» Transcribed page text
┌──

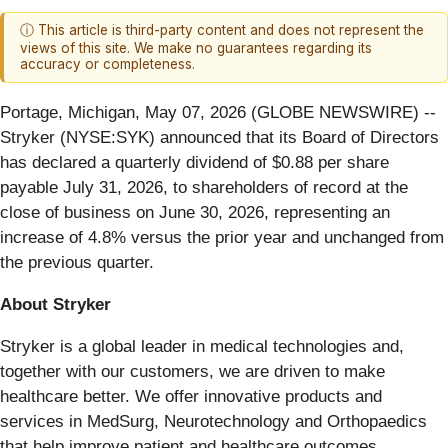
ⓘ This article is third-party content and does not represent the
views of this site. We make no guarantees regarding its
accuracy or completeness.
Portage, Michigan, May 07, 2026 (GLOBE NEWSWIRE) --
Stryker (NYSE:SYK) announced that its Board of Directors
has declared a quarterly dividend of $0.88 per share
payable July 31, 2026, to shareholders of record at the
close of business on June 30, 2026, representing an
increase of 4.8% versus the prior year and unchanged from
the previous quarter.
About Stryker
Stryker is a global leader in medical technologies and,
together with our customers, we are driven to make
healthcare better. We offer innovative products and
services in MedSurg, Neurotechnology and Orthopaedics
that help improve patient and healthcare outcomes.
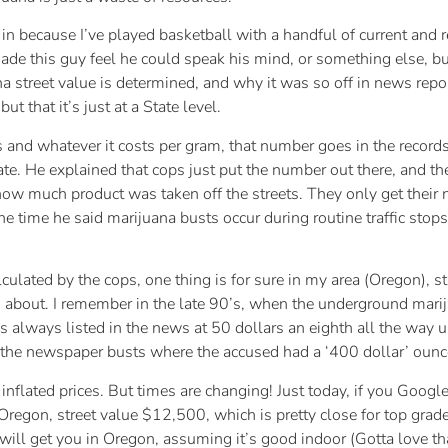
le in because I’ve played basketball with a handful of current an
made this guy feel he could speak his mind, or something else, but
 street value is determined, and why it was so off in news repor
 that it’s just at a State level.
 and whatever it costs per gram, that number goes in the recor
 He explained that cops just put the number out there, and they do
f how much product was taken off the streets. They only get thei
he time he said marijuana busts occur during routine traffic stops
lculated by the cops, one thing is for sure in my area (Oregon), s
ing about. I remember in the late 90’s, when the underground mar
s always listed in the news at 50 dollars an eighth all the way up
 the newspaper busts where the accused had a ‘400 dollar’ oun
flated prices. But times are changing! Just today, if you Google
Oregon, street value $12,500, which is pretty close for top grade 
ill get you in Oregon, assuming it’s good indoor (Gotta love that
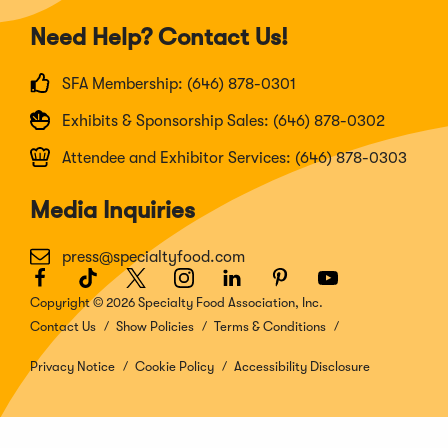
Need Help? Contact Us!
SFA Membership: (646) 878-0301
Exhibits & Sponsorship Sales: (646) 878-0302
Attendee and Exhibitor Services: (646) 878-0303
Media Inquiries
press@specialtyfood.com
Facebook
(Opens
TikTok
(Opens
Twitter
(Opens
Instagram
(Opens
LinkedIn
(Opens
Pinterest
(Opens
Youtube
(Opens
in
in
in
in
in
in
in
Copyright © 2026 Specialty Food Association, Inc.
a
a
a
a
a
a
a
Contact Us
Show Policies
Terms & Conditions
new
new
new
new
new
new
new
window)
window)
window)
window)
window)
window)
window)
Privacy Notice
Cookie Policy
Accessibility Disclosure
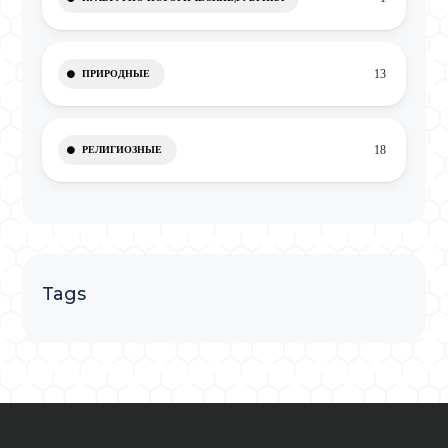
13
ПРИРОДНЫЕ
18
РЕЛИГИОЗНЫЕ
Tags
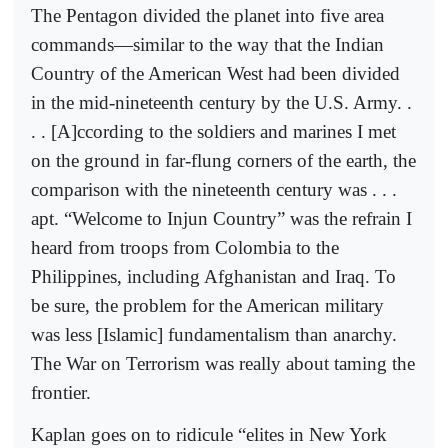
The Pentagon divided the planet into five area
commands—similar to the way that the Indian
Country of the American West had been divided
in the mid-nineteenth century by the U.S. Army. .
. . [A]ccording to the soldiers and marines I met
on the ground in far-flung corners of the earth, the
comparison with the nineteenth century was . . .
apt. “Welcome to Injun Country” was the refrain I
heard from troops from Colombia to the
Philippines, including Afghanistan and Iraq. To
be sure, the problem for the American military
was less [Islamic] fundamentalism than anarchy.
The War on Terrorism was really about taming the
frontier.
Kaplan goes on to ridicule “elites in New York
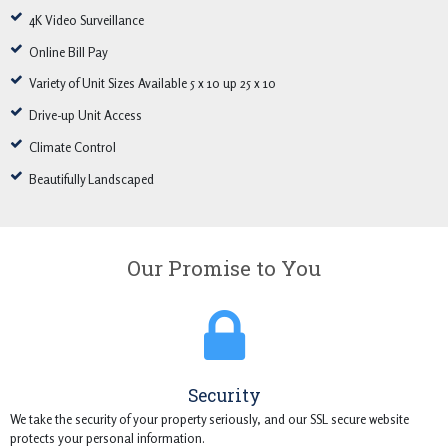
4K Video Surveillance
Online Bill Pay
Variety of Unit Sizes Available 5 x 10 up 25 x 10
Drive-up Unit Access
Climate Control
Beautifully Landscaped
Our Promise to You
Security
We take the security of your property seriously, and our SSL secure website
protects your personal information.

└──

» Work to complete
In the part of the material that runs from its first line through the line containing "ill get you", rename every "Oregon" as "Idaho" and keep everything else unchanged. Write that part out again without the pictures.

» Answer
ⓘ This article is third-party content and does not represent the
views of this site. We make no guarantees regarding its
accuracy or completeness.
Portage, Michigan, May 07, 2026 (GLOBE NEWSWIRE) --
Stryker (NYSE:SYK) announced that its Board of Directors
has declared a quarterly dividend of $0.88 per share
payable July 31, 2026, to shareholders of record at the
close of business on June 30, 2026, representing an
increase of 4.8% versus the prior year and unchanged from
the previous quarter.
About Stryker
Stryker is a global leader in medical technologies and,
together with our customers, we are driven to make
healthcare better. We offer innovative products and
services in MedSurg, Neurotechnology and Orthopaedics
that help improve patient and healthcare outcomes.
le in because I’ve played basketball with a handful of current an
made this guy feel he could speak his mind, or something else, but
 street value is determined, and why it was so off in news repor
 that it’s just at a State level.
 and whatever it costs per gram, that number goes in the recor
 He explained that cops just put the number out there, and they do
f how much product was taken off the streets. They only get thei
he time he said marijuana busts occur during routine traffic stops
lculated by the cops, one thing is for sure in my area (Idaho), s
ing about. I remember in the late 90’s, when the underground mar
s always listed in the news at 50 dollars an eighth all the way up
 the newspaper busts where the accused had a ‘400 dollar’ oun
flated prices. But times are changing! Just today, if you Google
Idaho, street value $12,500, which is pretty close for top grade 
ill get you in Idaho, assuming it’s good indoor (Gotta love that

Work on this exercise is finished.